**The task:** Extract every line of text from the listing below, copying each one character for character and omitting the pictures.

**The data:**
Content starts
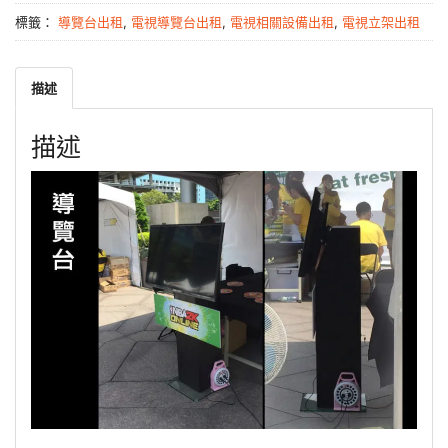
標籤：
導覽台出租
,
電視導覽台出租
,
電視相關設備出租
,
電視立架出租
描述
描述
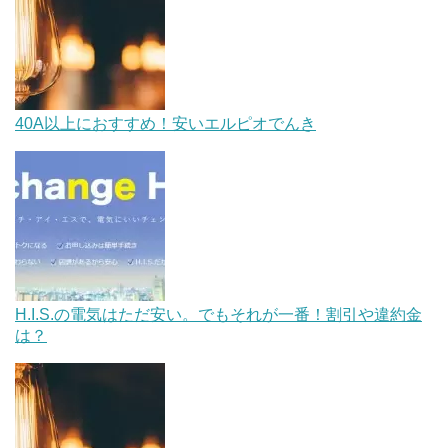
40A以上におすすめ！安いエルピオでんき
H.I.S.の電気はただ安い。でもそれが一番！割引や違約金
は？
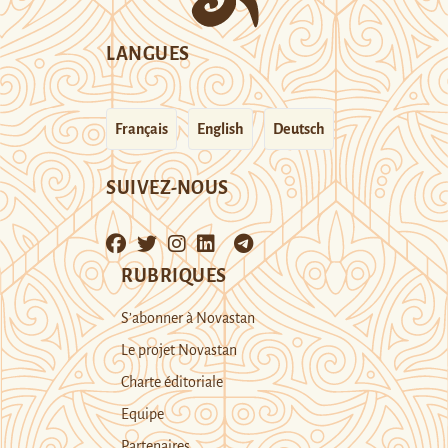
LANGUES
Français
English
Deutsch
SUIVEZ-NOUS
RUBRIQUES
S’abonner à Novastan
Le projet Novastan
Charte éditoriale
Equipe
Partenaires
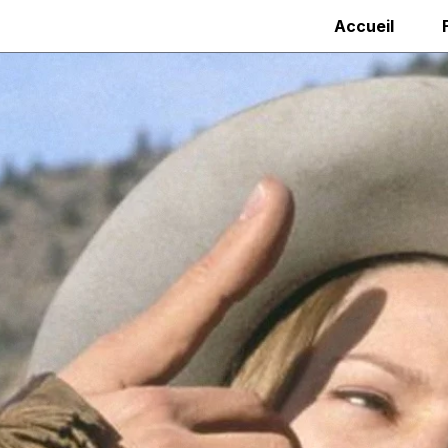
Accueil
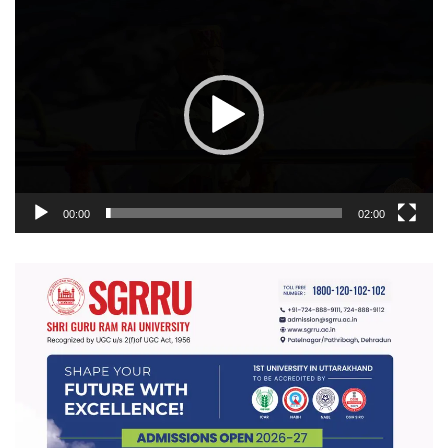
वीडियो
प्लेयर
00:00
02:00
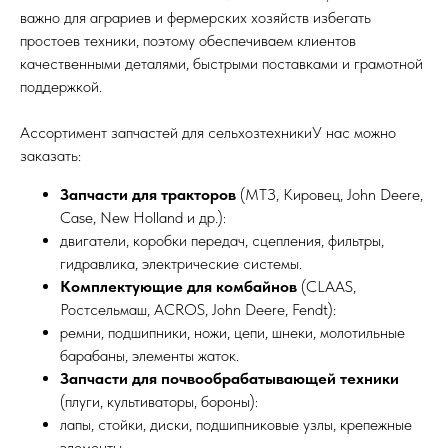
важно для аграриев и фермерских хозяйств избегать
простоев техники, поэтому обеспечиваем клиентов
качественными деталями, быстрыми поставками и грамотной
поддержкой.
Ассортимент запчастей для сельхозтехникиУ нас можно
заказать:
Запчасти для тракторов
(МТЗ, Кировец, John Deere,
Case, New Holland и др.):
двигатели, коробки передач, сцепления, фильтры,
гидравлика, электрические системы.
Комплектующие для комбайнов
(CLAAS,
Ростсельмаш, ACROS, John Deere, Fendt):
ремни, подшипники, ножи, цепи, шнеки, молотильные
барабаны, элементы жаток.
Запчасти для почвообрабатывающей техники
(плуги, культиваторы, бороны):
лапы, стойки, диски, подшипниковые узлы, крепежные
элементы.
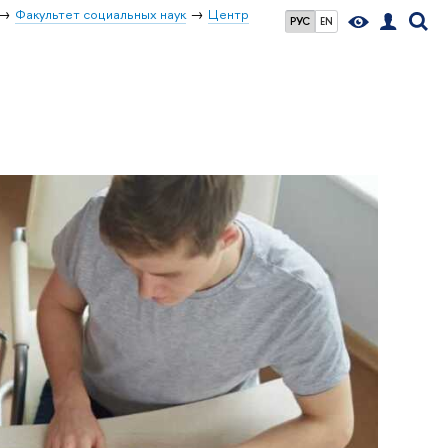
Факультет социальных наук
Центр
РУС
EN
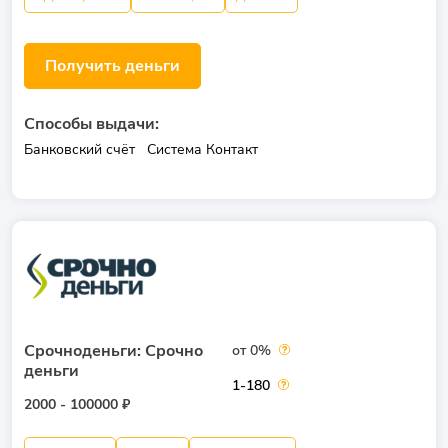
Получить деньги
Способы выдачи:
Банковский счёт
Система Контакт
Срочноденьги: Срочно
от 0%
деньги
1-180
2000 - 100000 ₽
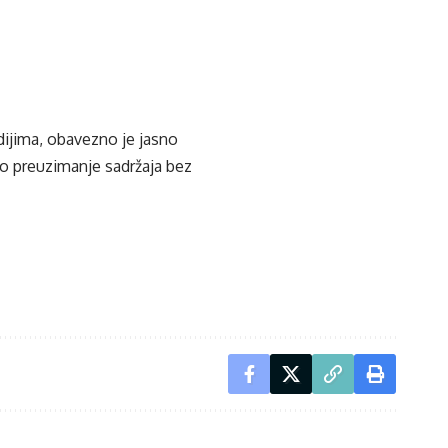
edijima, obavezno je jasno
ko preuzimanje sadržaja bez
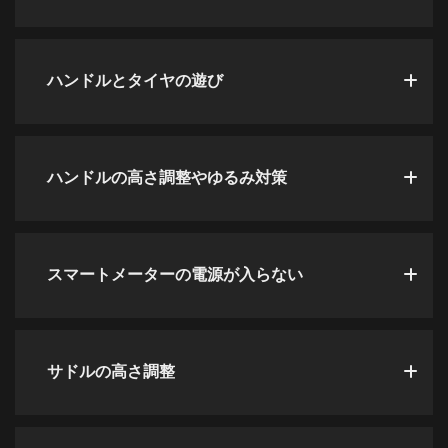
ハンドルとタイヤの遊び
ハンドルの高さ調整やゆるみ対策
スマートメーターの電源が入らない
サドルの高さ調整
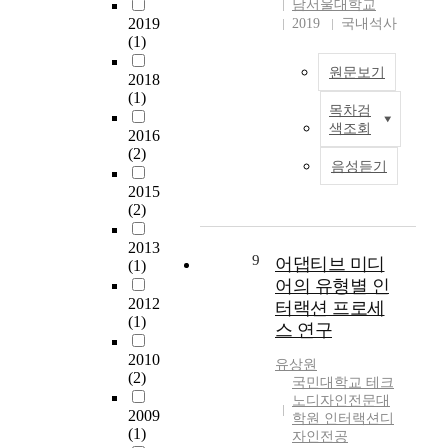
a
남서울대학교
품
p
0
t
2019
2019
국내석사
을
r
0
(1)
i
각
o
S
o
각
c
o
원문보기
2018
n
작
e
u
(1)
.
품
s
목차검
t
국
W
의
색조회
s
h
2016
내
h
배
w
&
(2)
에
e
음성듣기
경
i
N
가
n
과
t
2015
o
장
t
구
(2)
h
r
많
h
조
t
t
이
e
2013
,
h
h
사
9
d
어댑티브 미디
(1)
화
e
S
용
u
어의 유형별 인
성
b
u
되
a
2012
터랙션 프로세
및
i
m
는
(1)
l
선
스 연구
o
m
용
-
율
d
i
접
2010
a
유상원
분
e
t
부
(2)
r
국민대학교 테크
석
g
T
내
노디자인전문대
m
,
r
a
2009
부
학원 인터랙션디
s
믹
a
l
(1)
의
자인전공
r
싱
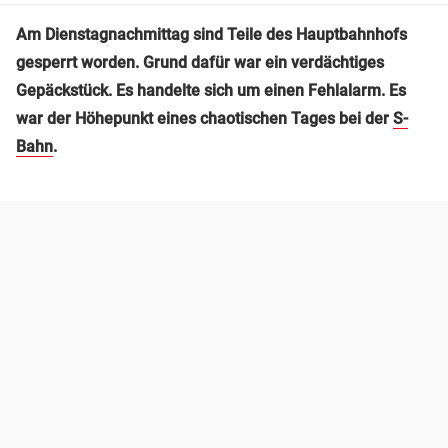
Am Dienstagnachmittag sind Teile des Hauptbahnhofs
gesperrt worden. Grund dafür war ein verdächtiges
Gepäckstück. Es handelte sich um einen Fehlalarm. Es
war der Höhepunkt eines chaotischen Tages bei der
S-
Bahn
.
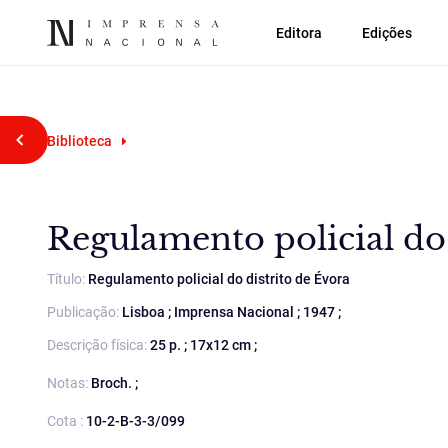
Editora
Edições
Voltar atrás
Biblioteca
Regulamento policial do 
Título:
Regulamento policial do distrito de Évora
Publicação:
Lisboa ; Imprensa Nacional ; 1947 ;
Descrição física:
25 p. ; 17x12 cm ;
Notas:
Broch. ;
Cota :
10-2-B-3-3/099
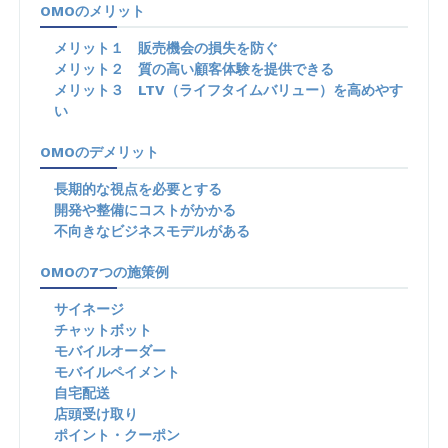
OMOのメリット
メリット１ 販売機会の損失を防ぐ
メリット２ 質の高い顧客体験を提供できる
メリット３ LTV（ライフタイムバリュー）を高めやす
い
OMOのデメリット
長期的な視点を必要とする
開発や整備にコストがかかる
不向きなビジネスモデルがある
OMOの7つの施策例
サイネージ
チャットボット
モバイルオーダー
モバイルペイメント
自宅配送
店頭受け取り
ポイント・クーポン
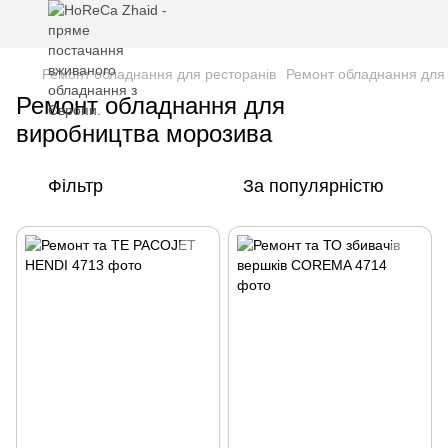
Ремонт обладнання для ресторанів
Ремонт обладнання для
Ремонт обладнання для
виробництва морозива
Фільтр
За популярністю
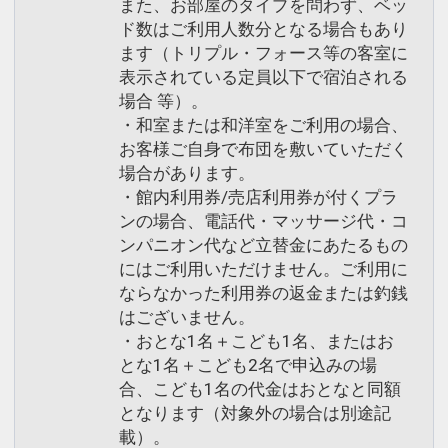
また、お部屋のタイプを問わず、ベッ
ド数はご利用人数分となる場合もあり
ます（トリプル・フォース等の客室に
表示されている定員以下で宿泊される
場合 等）。
・和室または和洋室をご利用の場合、
お客様ご自身で布団を敷いていただく
場合があります。
・館内利用券/売店利用券が付くプラ
ンの場合、電話代・マッサージ代・コ
ンパニオン代など立替金にあたるもの
にはご利用いただけません。ご利用に
ならなかった利用券の返金または釣銭
はございません。
・おとな1名＋こども1名、またはお
とな1名＋こども2名で申込みの場
合、こども1名の代金はおとなと同額
となります（対象外の場合は別途記
載）。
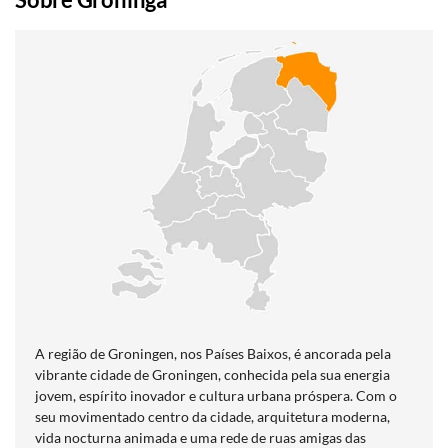
A região de Groningen, nos Países Baixos, é ancorada pela
vibrante cidade de Groningen, conhecida pela sua energia
jovem, espírito inovador e cultura urbana próspera. Com o
seu movimentado centro da cidade, arquitetura moderna,
vida nocturna animada e uma rede de ruas amigas das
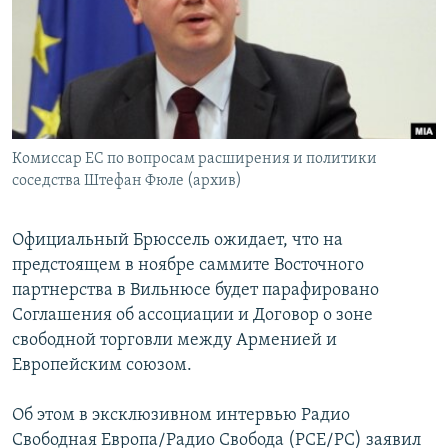
Հայերեն
English
Русский
Комиссар ЕС по вопросам расширения и политики
Все сайты Радио Азатутюн
соседства Штефан Фюле (архив)
Официальный Брюссель ожидает, что на
предстоящем в ноябре саммите Восточного
партнерства в Вильнюсе будет парафировано
Соглашения об ассоциации и Договор о зоне
свободной торговли между Арменией и
Европейским союзом.
Об этом в эксклюзивном интервью Радио
Свободная Европа/Радио Свобода (РСЕ/РС) заявил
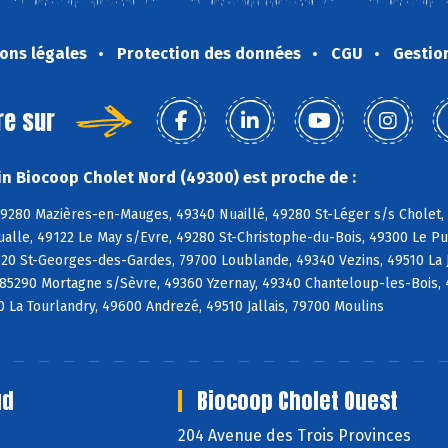
ons légales
Protection des données
CGU
Gestio
re sur
n Biocoop Cholet Nord (49300) est proche de :
49280 Mazières-en-Mauges, 49340 Nuaillé, 49280 St-Léger s/s Cholet,
ualle, 49122 Le May s/Evre, 49280 St-Christophe-du-Bois, 49300 Le P
120 St-Georges-des-Gardes, 79700 Loublande, 49340 Vezins, 49510 La 
85290 Mortagne s/Sèvre, 49360 Yzernay, 49340 Chanteloup-les-Bois, 
La Tourlandry, 49600 Andrezé, 49510 Jallais, 79700 Moulins
ud
Biocoop Cholet Ouest
204 Avenue des Trois Provinces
Content ends
**Problem solution:**
標籤：
導覽台出租
,
電視導覽台出租
,
電視相關設備出租
,
電視立架出租
描述
描述
40A以上におすすめ！安いエルピオでんき
H.I.S.の電気はただ安い。でもそれが一番！割引や違約金
は？
LANGUES
Français
English
Deutsch
SUIVEZ-NOUS
RUBRIQUES
S’abonner à Novastan
Le projet Novastan
Charte éditoriale
Equipe
Partenaires
Accueil
वीडियो
प्लेयर
00:00
02:00
важно для аграриев и фермерских хозяйств избегать
простоев техники, поэтому обеспечиваем клиентов
качественными деталями, быстрыми поставками и грамотной
поддержкой.
Ассортимент запчастей для сельхозтехникиУ нас можно
заказать:
Запчасти для тракторов
(МТЗ, Кировец, John Deere,
Case, New Holland и др.):
двигатели, коробки передач, сцепления, фильтры,
гидравлика, электрические системы.
Комплектующие для комбайнов
(CLAAS,
Ростсельмаш, ACROS, John Deere, Fendt):
ремни, подшипники, ножи, цепи, шнеки, молотильные
барабаны, элементы жаток.
Запчасти для почвообрабатывающей техники
(плуги, культиваторы, бороны):
лапы, стойки, диски, подшипниковые узлы, крепежные
элементы.
Факультет социальных наук
Центр
РУС
EN
Получить деньги
Способы выдачи:
Банковский счёт
Система Контакт
Срочноденьги: Срочно
от 0%
деньги
1-180
2000 - 100000 ₽
edijima, obavezno je jasno
ko preuzimanje sadržaja bez
ハンドルとタイヤの遊び
ハンドルの高さ調整やゆるみ対策
スマートメーターの電源が入らない
サドルの高さ調整
a
남서울대학교
품
p
0
t
2019
2019
국내석사
을
r
0
(1)
i
각
o
S
o
각
c
o
원문보기
2018
n
작
e
u
(1)
.
품
s
목차검
t
국
W
의
색조회
s
h
2016
내
h
배
w
&
(2)
에
e
음성듣기
경
i
N
가
n
과
t
2015
o
장
t
구
(2)
h
r
많
h
조
t
t
이
e
2013
,
h
h
사
9
d
어댑티브 미디
(1)
화
e
S
용
u
어의 유형별 인
성
b
u
되
a
2012
터랙션 프로세
및
i
m
는
(1)
l
선
스 연구
o
m
용
-
율
d
i
접
2010
a
유상원
분
e
t
부
(2)
r
국민대학교 테크
석
g
T
내
노디자인전문대
m
,
r
a
2009
부
학원 인터랙션디
s
믹
a
l
(1)
의
자인전공
r
싱
Am Dienstagnachmittag sind Teile des Hauptbahnhofs
gesperrt worden. Grund dafür war ein verdächtiges
Gepäckstück. Es handelte sich um einen Fehlalarm. Es
war der Höhepunkt eines chaotischen Tages bei der
S-
Bahn
.
Editora
Edições
Voltar atrás
Biblioteca
Regulamento policial do 
Título:
Regulamento policial do distrito de Évora
Publicação:
Lisboa ; Imprensa Nacional ; 1947 ;
Descrição física:
25 p. ; 17x12 cm ;
Notas:
Broch. ;
Cota :
10-2-B-3-3/099
OMOのメリット
メリット１ 販売機会の損失を防ぐ
メリット２ 質の高い顧客体験を提供できる
メリット３ LTV（ライフタイムバリュー）を高めやす
い
OMOのデメリット
長期的な視点を必要とする
開発や整備にコストがかかる
不向きなビジネスモデルがある
OMOの7つの施策例
サイネージ
チャットボット
モバイルオーダー
モバイルペイメント
自宅配送
店頭受け取り
ポイント・クーポン
Ремонт обладнання для ресторанів
Ремонт обладнання для
Ремонт обладнання для
виробництва морозива
Фільтр
За популярністю
また、お部屋のタイプを問わず、ベッ
ド数はご利用人数分となる場合もあり
ます（トリプル・フォース等の客室に
表示されている定員以下で宿泊される
場合 等）。
・和室または和洋室をご利用の場合、
お客様ご自身で布団を敷いていただく
場合があります。
・館内利用券/売店利用券が付くプラ
ンの場合、電話代・マッサージ代・コ
ンパニオン代など立替金にあたるもの
にはご利用いただけません。ご利用に
ならなかった利用券の返金または釣銭
はございません。
・おとな1名＋こども1名、またはお
とな1名＋こども2名で申込みの場
合、こども1名の代金はおとなと同額
となります（対象外の場合は別途記
載）。
A região de Groningen, nos Países Baixos, é ancorada pela
vibrante cidade de Groningen, conhecida pela sua energia
jovem, espírito inovador e cultura urbana próspera. Com o
seu movimentado centro da cidade, arquitetura moderna,
vida nocturna animada e uma rede de ruas amigas das
Հայերեն
English
Русский
Комиссар ЕС по вопросам расширения и политики
Все сайты Радио Азатутюн
соседства Штефан Фюле (архив)
Официальный Брюссель ожидает, что на
предстоящем в ноябре саммите Восточного
партнерства в Вильнюсе будет парафировано
Соглашения об ассоциации и Договор о зоне
свободной торговли между Арменией и
Европейским союзом.
Об этом в эксклюзивном интервью Радио
Свободная Европа/Радио Свобода (РСЕ/РС) заявил
ons légales
Protection des données
CGU
Gestio
re sur
n Biocoop Cholet Nord (49300) est proche de :
49280 Mazières-en-Mauges, 49340 Nuaillé, 49280 St-Léger s/s Cholet,
ualle, 49122 Le May s/Evre, 49280 St-Christophe-du-Bois, 49300 Le P
120 St-Georges-des-Gardes, 79700 Loublande, 49340 Vezins, 49510 La 
85290 Mortagne s/Sèvre, 49360 Yzernay, 49340 Chanteloup-les-Bois, 
La Tourlandry, 49600 Andrezé, 49510 Jallais, 79700 Moulins
ud
Biocoop Cholet Ouest
204 Avenue des Trois Provinces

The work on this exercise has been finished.